Posted to issues@spark.apache.org by "Sean Owen (JIRA)" <ji...@apache.org> on 2019/02/03 14:48:00 UTC
[jira] [Assigned] (SPARK-26751) HiveSessionImpl might have memory
leak since Operation do not close properly
[ https://issues.apache.org/jira/browse/SPARK-26751?page=com.atlassian.jira.plugin.system.issuetabpanels:all-tabpanel ]
Sean Owen reassigned SPARK-26751:
---------------------------------
Assignee: zhoukang
> HiveSessionImpl might have memory leak since Operation do not close properly
> ----------------------------------------------------------------------------
>
> Key: SPARK-26751
> URL: https://issues.apache.org/jira/browse/SPARK-26751
> Project: Spark
> Issue Type: Bug
> Components: SQL
> Affects Versions: 2.4.0
> Reporter: zhoukang
> Assignee: zhoukang
> Priority: Major
> Attachments: 26751.png
>
>
> When we run in background and we get exception which is not HiveSQLException,
> we may encounter memory leak since handleToOperation will not removed correctly.
> The reason is below:
> 1. when calling operation.run we throw an exception which is not HiveSQLException
> 2. then opHandleSet will not add the opHandle, and operationManager.closeOperation(opHandle); will not be called
> {code:java}
> private OperationHandle executeStatementInternal(String statement, Map<String, String> confOverlay, boolean runAsync) throws HiveSQLException {
> this.acquire(true);
> OperationManager operationManager = this.getOperationManager();
> ExecuteStatementOperation operation = operationManager.newExecuteStatementOperation(this.getSession(), statement, confOverlay, runAsync);
> OperationHandle opHandle = operation.getHandle();
> OperationHandle e;
> try {
> operation.run();
> this.opHandleSet.add(opHandle);
> e = opHandle;
> } catch (HiveSQLException var11) {
> operationManager.closeOperation(opHandle);
> throw var11;
> } finally {
> this.release(true);
> }
> return e;
> }
> try {
> // This submit blocks if no background threads are available to run this operation
> val backgroundHandle =
> parentSession.getSessionManager().submitBackgroundOperation(backgroundOperation)

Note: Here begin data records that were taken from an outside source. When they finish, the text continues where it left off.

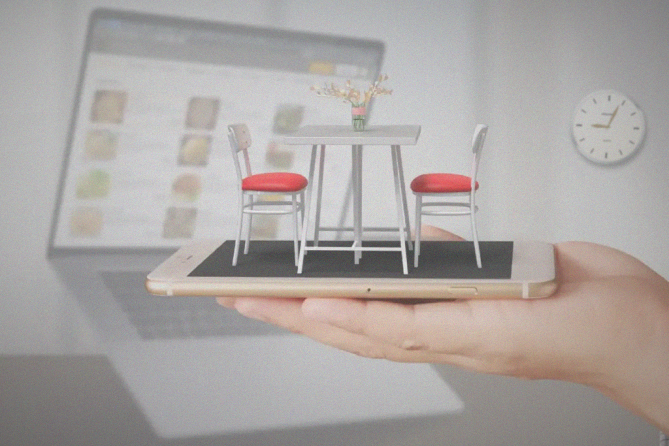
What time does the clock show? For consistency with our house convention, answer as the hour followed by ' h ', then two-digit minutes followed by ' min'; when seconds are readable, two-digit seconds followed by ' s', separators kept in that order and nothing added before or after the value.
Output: 9 h 04 min
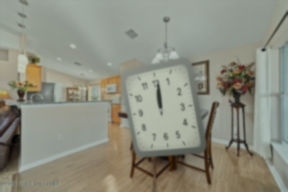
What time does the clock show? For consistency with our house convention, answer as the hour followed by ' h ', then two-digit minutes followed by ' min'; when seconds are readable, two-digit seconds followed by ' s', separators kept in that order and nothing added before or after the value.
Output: 12 h 01 min
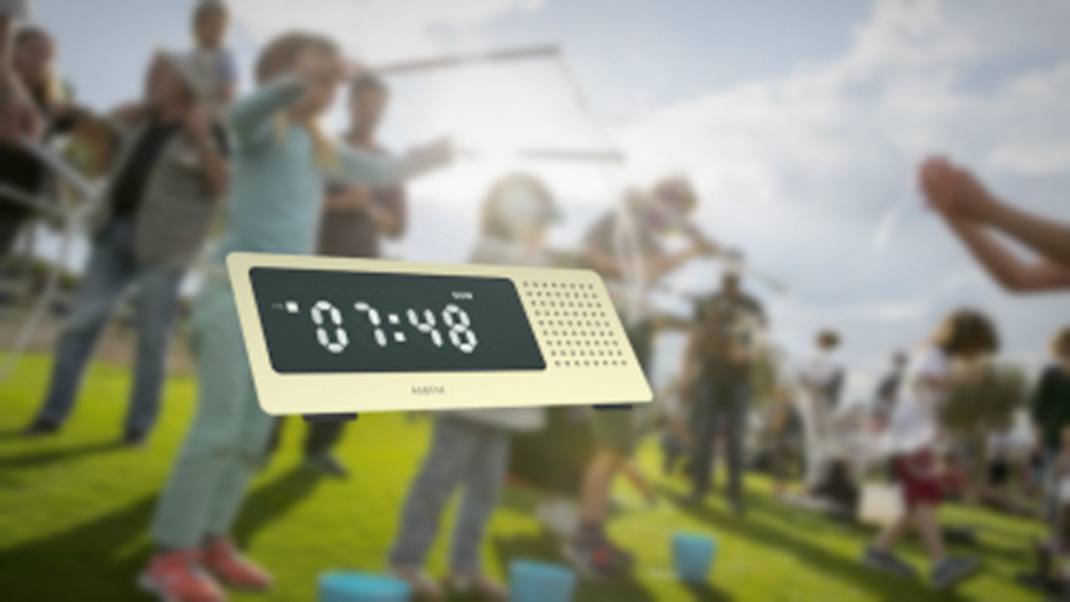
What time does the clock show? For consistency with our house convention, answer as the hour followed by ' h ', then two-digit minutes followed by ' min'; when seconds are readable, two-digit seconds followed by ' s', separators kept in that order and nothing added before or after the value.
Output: 7 h 48 min
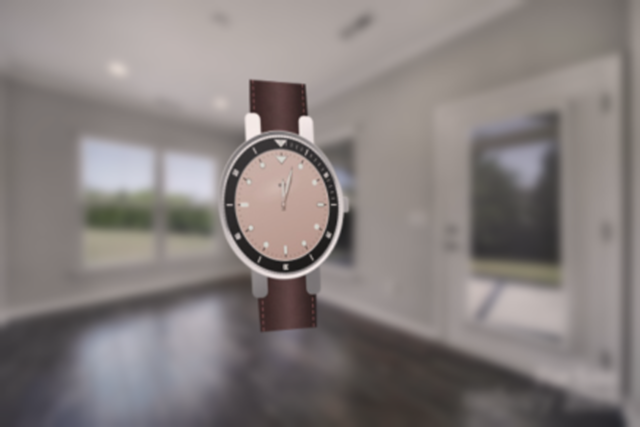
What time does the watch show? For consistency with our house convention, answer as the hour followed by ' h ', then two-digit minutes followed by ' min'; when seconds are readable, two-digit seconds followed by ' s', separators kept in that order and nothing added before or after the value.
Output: 12 h 03 min
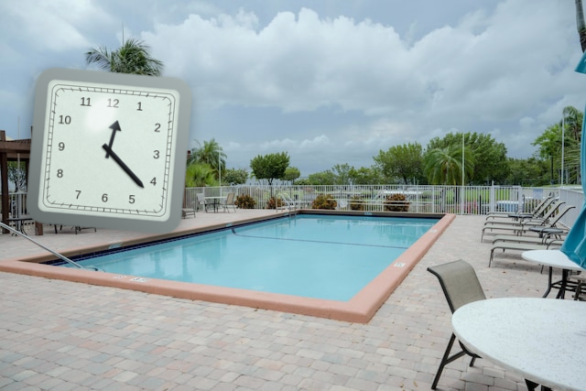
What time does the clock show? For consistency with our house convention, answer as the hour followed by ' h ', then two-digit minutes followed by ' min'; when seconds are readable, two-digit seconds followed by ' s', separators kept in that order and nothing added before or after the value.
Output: 12 h 22 min
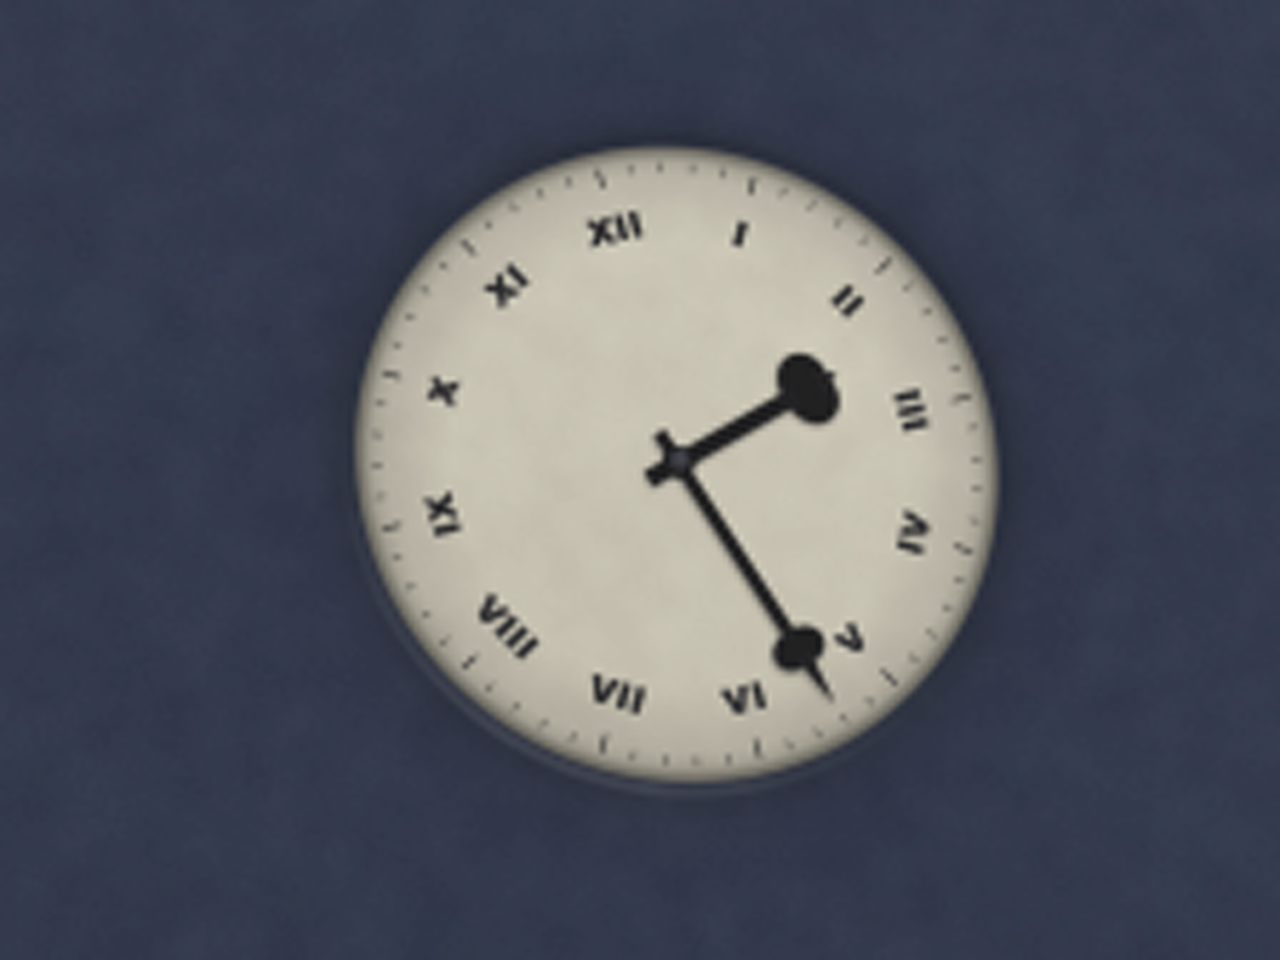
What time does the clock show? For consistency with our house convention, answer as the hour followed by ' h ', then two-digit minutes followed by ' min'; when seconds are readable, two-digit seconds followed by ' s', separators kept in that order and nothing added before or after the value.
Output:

> setBackgroundHandle(backgroundHandle)
> } catch {
> case rejected: RejectedExecutionException =>
> setState(OperationState.ERROR)
> throw new HiveSQLException("The background threadpool cannot accept" +
> " new task for execution, please retry the operation", rejected)
> case NonFatal(e) =>
> logError(s"Error executing query in background", e)

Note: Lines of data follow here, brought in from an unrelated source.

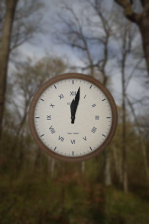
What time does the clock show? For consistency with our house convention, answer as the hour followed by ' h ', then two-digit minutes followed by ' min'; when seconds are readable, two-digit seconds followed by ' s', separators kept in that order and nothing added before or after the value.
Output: 12 h 02 min
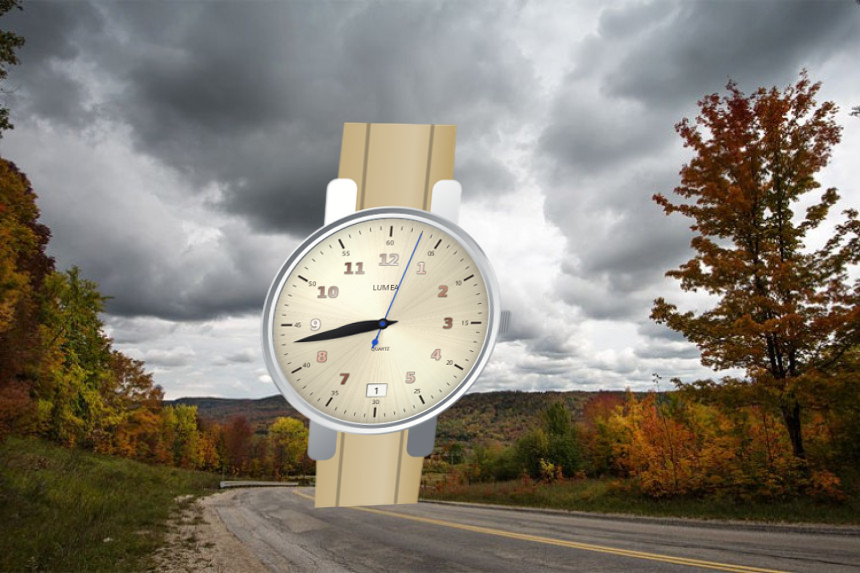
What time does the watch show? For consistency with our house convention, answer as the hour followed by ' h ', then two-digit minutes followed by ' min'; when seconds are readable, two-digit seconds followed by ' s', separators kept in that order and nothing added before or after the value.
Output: 8 h 43 min 03 s
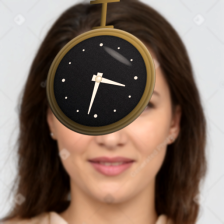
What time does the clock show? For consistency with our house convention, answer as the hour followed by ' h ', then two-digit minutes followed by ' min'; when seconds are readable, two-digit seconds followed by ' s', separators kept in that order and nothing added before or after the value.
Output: 3 h 32 min
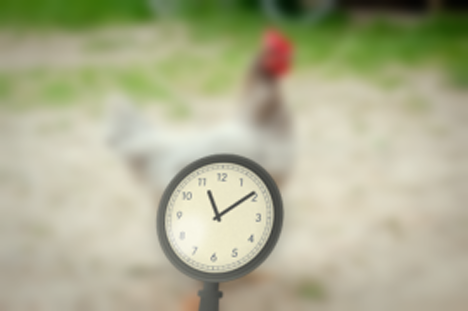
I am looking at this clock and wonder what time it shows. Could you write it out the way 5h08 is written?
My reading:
11h09
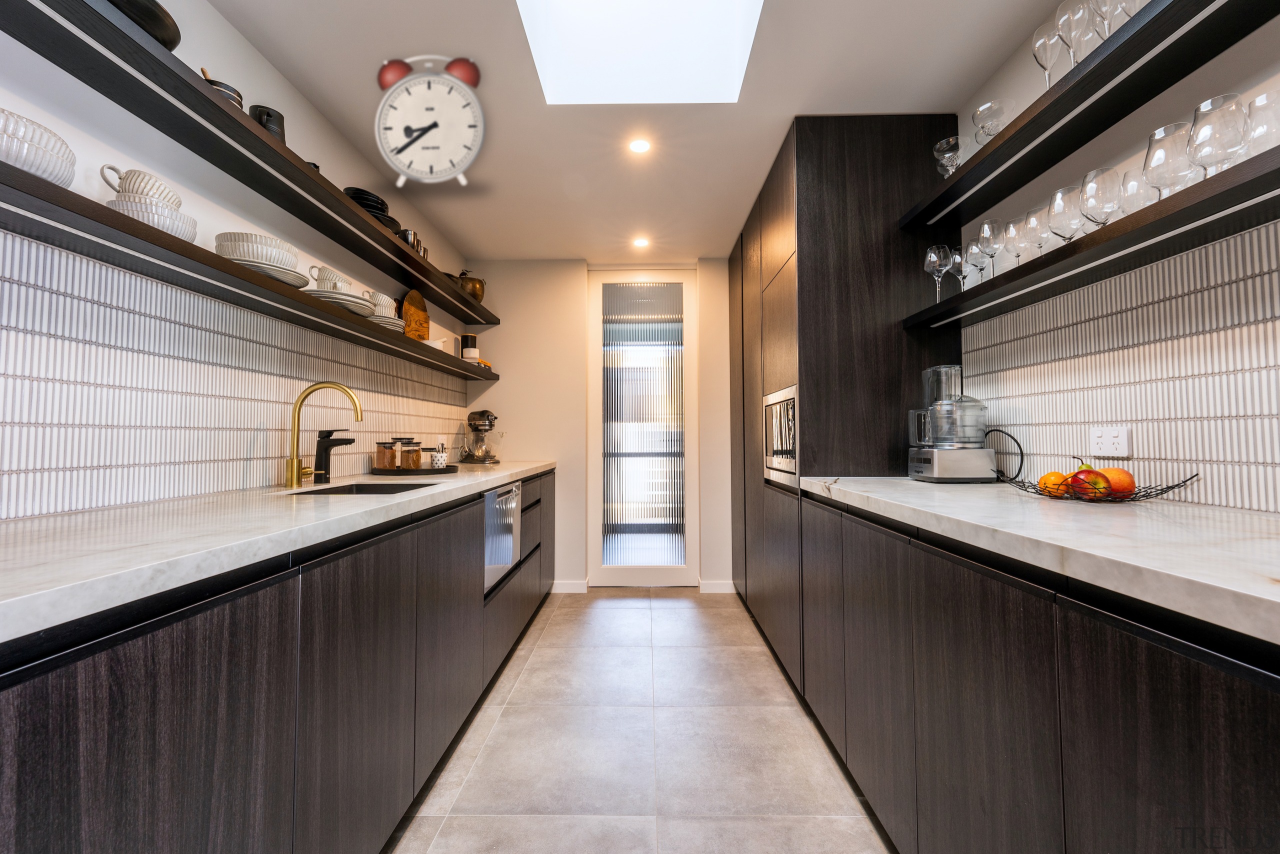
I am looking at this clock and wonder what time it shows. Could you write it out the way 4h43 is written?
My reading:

> setState(OperationState.ERROR)
> throw e
> }
> }
> {code}
> 3. when we close the session we will also call operationManager.closeOperation(opHandle),since we did not add this opHandle into the opHandleSet.
> {code}
> public void close() throws HiveSQLException {
> try {
> this.acquire(true);
> Iterator ioe = this.opHandleSet.iterator();
> while(ioe.hasNext()) {
> OperationHandle opHandle = (OperationHandle)ioe.next();
> this.operationManager.closeOperation(opHandle);
> }
> this.opHandleSet.clear();
> this.cleanupSessionLogDir();
> this.cleanupPipeoutFile();
> HiveHistory ioe1 = this.sessionState.getHiveHistory();
> if(null != ioe1) {
> ioe1.closeStream();
> }
> try {
> this.sessionState.close();
> } finally {
> this.sessionState = null;
> }
> } catch (IOException var17) {
> throw new HiveSQLException("Failure to close", var17);
> } finally {
> if(this.sessionState != null) {
> try {
> this.sessionState.close();
> } catch (Throwable var15) {
> LOG.warn("Error closing session", var15);
> }
> this.sessionState = null;
> }
> this.release(true);
> }
> }
> {code}
> 4. however, the opHandle will added into handleToOperation for each statement
> {code}
> val handleToOperation = ReflectionUtils
> .getSuperField[JMap[OperationHandle, Operation]](this, "handleToOperation")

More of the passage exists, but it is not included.